## Reading text

__________

According to Oxford's Steve Rayner the focus on Kyoto has distracted attention from other possible approaches,

Unfortunately, support for Kyoto has become a litmus test for determining those who take the threat of climate change seriously. Between Kyoto's supporters and those who scoff at the dangers of leaving greenhouse gas emissions unchecked, there has been a tiny minority of commentators and analysts convinced of the urgency of the problem while remaining profoundly sceptical of the proposed solution. But their voices have largely gone unheard.

Nordhaus would seem to agree on this point: "Nations are now beginning to consider the structure of climate-change policies for the period after 2008-2012. Some countries, states, cities, companies, and even universities are adopting their own climate-change policies. Are there in fact alternatives to the scheme of tradable emissions permit embodied in the Protocol? The fact is that alternative approaches have not had a serious
hearing among natural scientists or among policymakers."

Experience indicates that even those countries expressing strong support for emissions reductions face difficulties achieving those reductions in practice. Tim Dyson from the London School of Economics has offered a sobering view of such "climate realism":

". . . in the last decade or so virtually all countries have continued to burn greater amounts of fossil fuel. This also applies to those that have arguably been most prominent in supporting the Kyoto process - notably Canada, Japan and those of the EU. Many of these countries are unlikely to meet their CO2 reduction targets agreed under the Kyoto treaty (which finally came into force in 2005). Thus comparing 1990 and 2002, it is estimated that Canada's emissions increased by 22 percent and Japan's by 13. While the CO2 emissions of the EU(15) remained roughly constant, this was mainly due to reductions in Germany and Britain - both of which gained fortuitously from a move away from coal towards natural gas (which emits less CO2 per unit of energy). Of the remaining countries in the EU (15), only Sweden - which relies heavily on hydro and nuclear - registered a fall in CO2 emissions. Of the 36 'Annex B' countries of the Kyoto treaty (i.e. the industrialized countries, including former eastern bloc nations), only 12 experienced declines in emissions: the three in the EU(15), plus nine former eastern bloc nations. If one excludes these, then CO2 emissions among the remaining 24 Annex B countries rose by 13 percent during 1990-2002 (Zittel and Treber 2003). Of course, the United States, the world's largest emitter of CO2, is not a signatory to the Kyoto treaty. And, to complete the list of predictable social reactions, the 'Kyoto process' has involved no shortage of rather bitter recrimination between representatives of the US and EU countries."

__________

## Entries provided
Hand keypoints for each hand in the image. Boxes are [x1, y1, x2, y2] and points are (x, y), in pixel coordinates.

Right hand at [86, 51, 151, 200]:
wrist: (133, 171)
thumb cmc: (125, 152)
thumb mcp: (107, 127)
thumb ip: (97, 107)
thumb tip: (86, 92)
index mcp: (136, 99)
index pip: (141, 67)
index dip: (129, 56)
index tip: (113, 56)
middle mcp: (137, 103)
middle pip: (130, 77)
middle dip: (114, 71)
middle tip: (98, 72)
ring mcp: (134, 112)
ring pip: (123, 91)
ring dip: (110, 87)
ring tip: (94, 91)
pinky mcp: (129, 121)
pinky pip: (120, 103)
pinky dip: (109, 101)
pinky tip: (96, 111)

__________

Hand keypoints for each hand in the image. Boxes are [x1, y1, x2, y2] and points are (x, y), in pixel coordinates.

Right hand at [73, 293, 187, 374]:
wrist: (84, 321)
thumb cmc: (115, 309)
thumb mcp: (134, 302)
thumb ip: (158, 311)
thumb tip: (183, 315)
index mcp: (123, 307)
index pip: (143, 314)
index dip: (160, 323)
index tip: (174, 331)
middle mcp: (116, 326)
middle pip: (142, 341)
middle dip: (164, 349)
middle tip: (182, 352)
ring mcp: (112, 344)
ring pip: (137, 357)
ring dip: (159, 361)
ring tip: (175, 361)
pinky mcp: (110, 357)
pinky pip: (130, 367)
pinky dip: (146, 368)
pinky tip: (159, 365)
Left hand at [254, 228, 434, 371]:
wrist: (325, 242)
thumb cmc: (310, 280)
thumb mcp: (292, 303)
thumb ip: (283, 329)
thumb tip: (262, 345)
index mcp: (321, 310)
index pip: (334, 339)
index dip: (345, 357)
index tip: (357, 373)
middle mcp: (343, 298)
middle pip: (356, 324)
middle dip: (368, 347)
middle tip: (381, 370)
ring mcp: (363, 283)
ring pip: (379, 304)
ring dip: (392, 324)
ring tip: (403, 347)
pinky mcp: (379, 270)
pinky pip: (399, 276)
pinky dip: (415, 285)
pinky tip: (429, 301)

__________

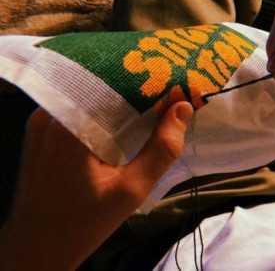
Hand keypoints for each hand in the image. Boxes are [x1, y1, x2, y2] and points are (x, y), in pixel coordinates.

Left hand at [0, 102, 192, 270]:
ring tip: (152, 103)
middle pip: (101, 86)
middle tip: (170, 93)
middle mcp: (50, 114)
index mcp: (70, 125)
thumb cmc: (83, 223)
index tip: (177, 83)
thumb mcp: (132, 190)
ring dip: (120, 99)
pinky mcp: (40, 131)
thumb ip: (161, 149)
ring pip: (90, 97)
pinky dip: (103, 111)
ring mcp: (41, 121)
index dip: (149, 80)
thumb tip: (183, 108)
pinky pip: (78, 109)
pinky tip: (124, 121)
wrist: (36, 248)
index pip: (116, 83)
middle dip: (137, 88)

__________

## Activity
Carry on the passage about the Kyoto Protocol, starting right after its last sentence. The material has no role in this exercise.

## Answer to the problem
The bottom line is that with respect to modulating the behavior of the climate system current greenhouse gas mitigation policies being (discussed or implemented) are more symbolic than substantive. A number of observers believe that focusing on such policies has limited the scope of discussions about alternative policies that might show greater substantive outcomes. Advocates for action have limited discussion of alternatives by asserting that, for all of their flaws current approaches are merely "first steps" and a discussion of options might diminish political momentum for action. Of course, opponents to action don't wish to discuss policy options in the first place. As discussed below, action on adaptation has been a victim of the institutionalization of climate policy, which shows a strong bias in favor of mitigation over adaptation. But even with a pace of emissions reductions that seems practically if not politically inconceivable today, such reductions would have little or no perceptible effect on the climate system for decades.

On the benefits of adaptive policies over the short run:


The figure illustrates how $1.00 in global hurricane damage today will increase by 2050 under assumptions about changing hurricane intensity, societal development, and the relationship between increased hurricane intensity and damage.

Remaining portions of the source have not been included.